The uncertainty caused by the Italian elections continued to reverberate around markets overnight with European stocks under pressure and the US dollar and gold benefitting materially from the malaise.
The election result seems to have come as somewhat of a surprise to the established players and clearly also the markets. Stocks in Milan fell 4.9% dragging the rest of Europe with it and putting the whole Euro project in jeopardy. There is some hope that the previous antipathy between the established players may be put aside for some sort of “grand coalition” but the comedian turned politician Beppe Grillo who has driven a wedge through the establishment says he won’t be part of it.

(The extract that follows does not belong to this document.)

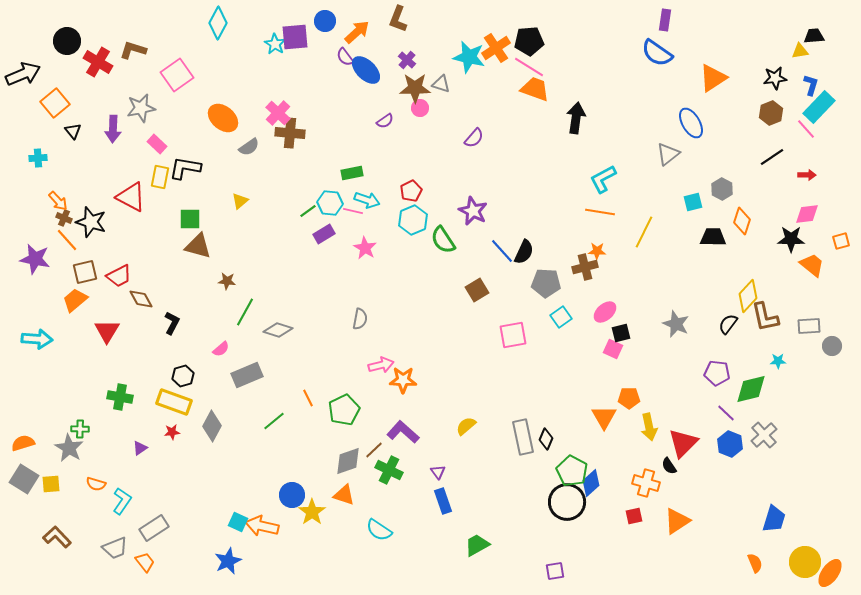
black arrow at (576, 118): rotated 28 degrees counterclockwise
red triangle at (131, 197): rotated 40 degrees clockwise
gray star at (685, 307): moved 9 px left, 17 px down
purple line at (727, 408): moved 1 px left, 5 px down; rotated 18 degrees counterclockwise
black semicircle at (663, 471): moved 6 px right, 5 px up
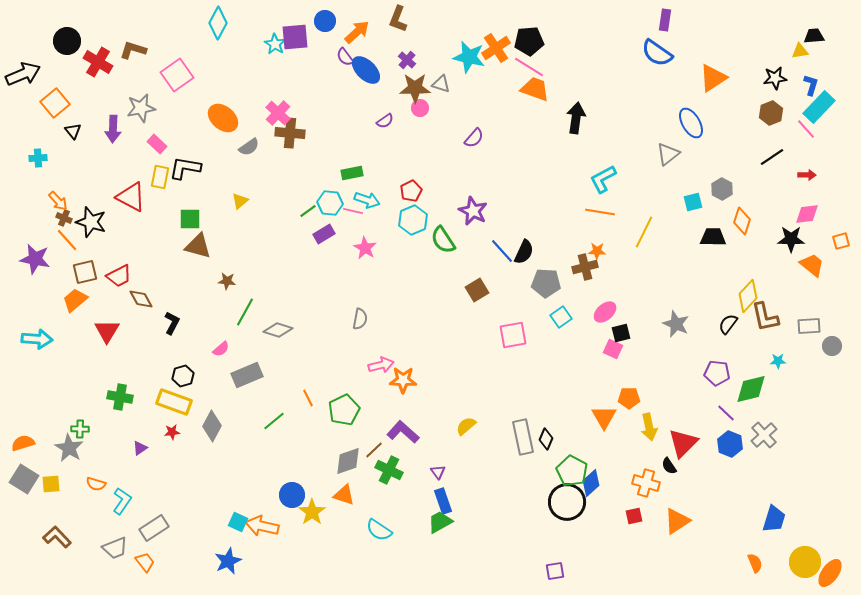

We can all wring our hands and worry about what is going to happen but I thought a quote I saw on Reuters this morning summed up the outlook in the months ahead without too much hyperbole,
At the very least, a prolonged period of uncertainty faces the Italian economy, affecting investor sentiment. In coming months, fiscal slippage and obstacles to structural and labor market reforms would not at all be well received by global investors,” said Andrew Milligan, head of global strategy at Standard Life Investments
Uncertainty is never good for markets. Well that’s not exactly true is it. It is bad for some markets and good for others. Take last night’s price action as an example. The US dollar gained ground against all comers and gold rallied very sharply. Of course this is the normal thing in times like these when uncertainty rises materially but it serves as a lesson to traders that there is always a market somewhere that offers opportunities.
Indeed the USDJPY moves yesterday were both volatile but also predictable.
You can see in the hourly chart above the swift move once the 91.90 level gave way yesterday morning. USDJPY traded down below 91 before bouncing sharply. A sell stop on a break of 91.90 would have rewarded handsomely for the nimble trader and even though the recovery has been fairly good the outlook for USDJPY has turned for the moment.
Of course when you look at the USD’s strength against other currencies, gold’s rally and the Yen’s move we see the classic style of safe haven play in uncertainty. What we haven’t seem – as you will note – is a rally in the Aussie dollar. Sure some will say that RBA Assistant Governor Guy Debelle’s comments in a speech yesterday that the Aussie dollar was
“somewhat on the high side” and “There’s no limit on our ability to supply Australian dollars,…We have more Australian dollars than anyone else in the world because we print them,”
thus implying that the RBA could intervene if they wanted is the reason the Aussie is lower and that may be so. But at the risk of banging on a drum the Aussie did not rally in increased uncertainty.
It is not a safe haven – a safe harbour at best and as you can see in the chart below traded under 1.02 last night.
The Aussie seems biased toward 1.01 at the moment.
Turning to other news overnight Fed Chairman Bernanke gave solid support to the easing policy and bond buying strategy that the FOMC is conducting. Last week there were thoughts, which we shared, that perhaps the Fed recognises the risks it is running in the unconventional policy and the impact it is having on markets particularly stocks. However overnight in his Testimony Bernanke said,
To this point, we do not see the potential costs of the increased risk-taking in some financial markets as outweighing the benefits of promoting a stronger economic recovery and more rapid job creation,
No mucking around there he is clear – jobs are still the focus and the Fed goosing stocks is seen as less troublesome than having less people in the work force. Of course at a humanist level we could not agree more, we want to see as many people in jobs around the world as can be found but while Bernanke’s comments show the Fed will stay the course there is no denying that its program is a potential cause of instability down the road – its just he sees the risk as small compared to getting people back to work.
These comments together with a solid year on year rise of 6.8% for the Case Shiller House price index and the big bounce in the Richmond Fed index from -12 to +6 helped stocks in the US shake off the European weakness. At 7.22 with 38 minutes to go the Dow is up 103 points or 0.75%, the Nasdaq is up 0.28% and the S&P has rallied back to 1495 for a rise of 0.48%
Earlier in the night as noted above Europe was under the pump. Adding to Italy’s near 5% loss, Spainish shares fell 3.20%, the CAC dropped 2.67% the DAX fell 2.27% and the FTSE was 1.34%.
To recap FX markets after all the ructions and big moves this time yesterday the Majors are largely unchanged day on day. In commodity markets Crude is down 0.63% but copper, wheat, corn, silver and gold were all higher. Looking directly at gold we said last week that it could rally as much as $50 from the pessimistic crescendo that we saw and it is now up more than $60 from the low sitting at $1609 up 1.83% on the day. On the charts however Gold’s rally does not look over so further strength is probably in the offing.
Kiwi Trade data, Japanese retail trade and Australian construction work are on the agenda this morning before business confidence data in Europe and durable goods in the US tonight.